In conclusione, L'istituto è un libro che riecheggia la gloria di un tempo senza mai avvicinarcisi realmente. I lettori nuovi potranno apprezzarlo per l'idea, quelli vecchi per la nostalgia che susciterà. Per quanto mi riguarda, King ora scrive per motivazioni differenti a quello che lo muovevano fino ad un decennio fa (ma anche qualcosa in meno); ora sembra che la sua priorità sia combattere Trump e infilare messaggi ruffiani verso gruppi potenzialmente discriminati (in Sleeping Beauties già l'ha fatto in modo clamoroso verso le donne) che, così espliciti e messi a bella posta non hanno alcun effetto positivo e inducono solamente a pensare a qualcosa di fatto apposta e non sincero.
Il rimando ad altre opere è evidente, così come mi pare chiaro che queste ultime due uscite (Elevation e L'istituto) si basino molto su trame di libri passati (L'occhio del male, L'incendiaria e It) e non si riesce a capire bene se lo faccia per un proprio piacere, o per "tenere buoni" i fan (in tal caso, su di me ha l'effetto contrario).

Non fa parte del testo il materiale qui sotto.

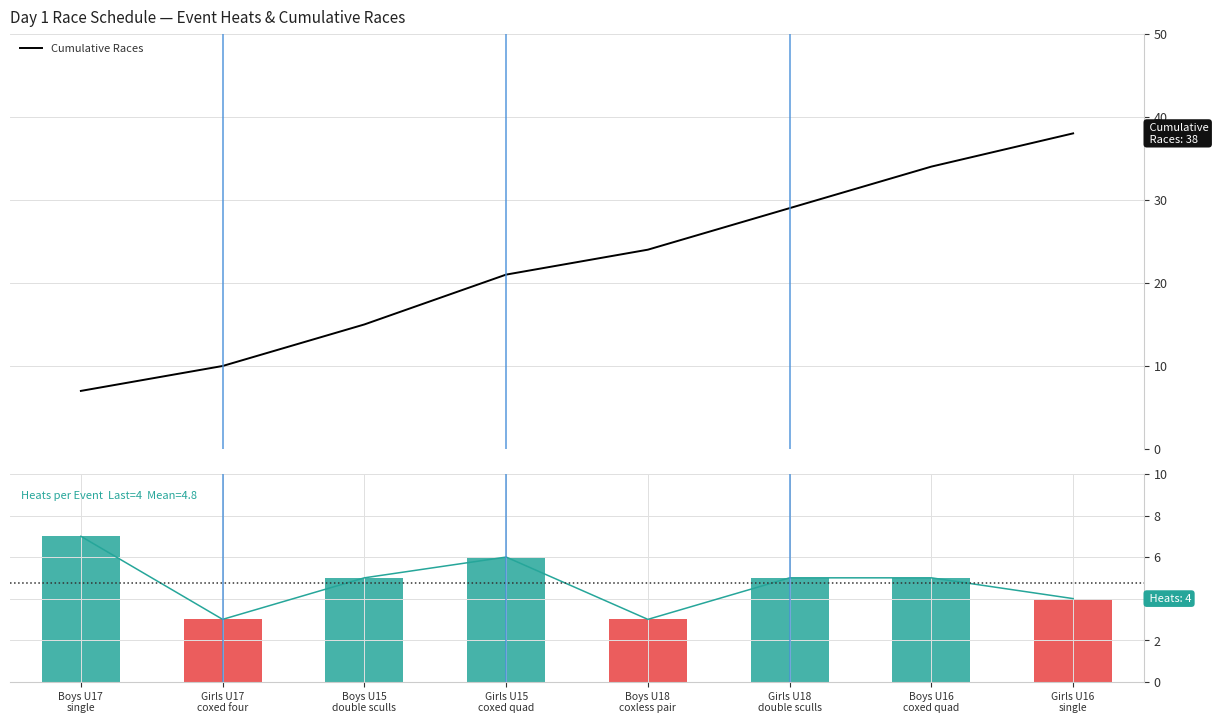

What is the minimum value for Cumulative Races?

7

Stephen King non mi fa sentire più la verità dentro le sue parole e, questo, influisce grandemente sulla piacevolezza della lettura. I cattivi non sono più tali o, comunque, iconici da lungo tempo e lo stile smaschera la poca fiducia nel lettore. Per questi motivi non so se consigliarlo; non è un brutto libro ma ricorda molto una minestrina riscaldata e, sicuramente, industriale.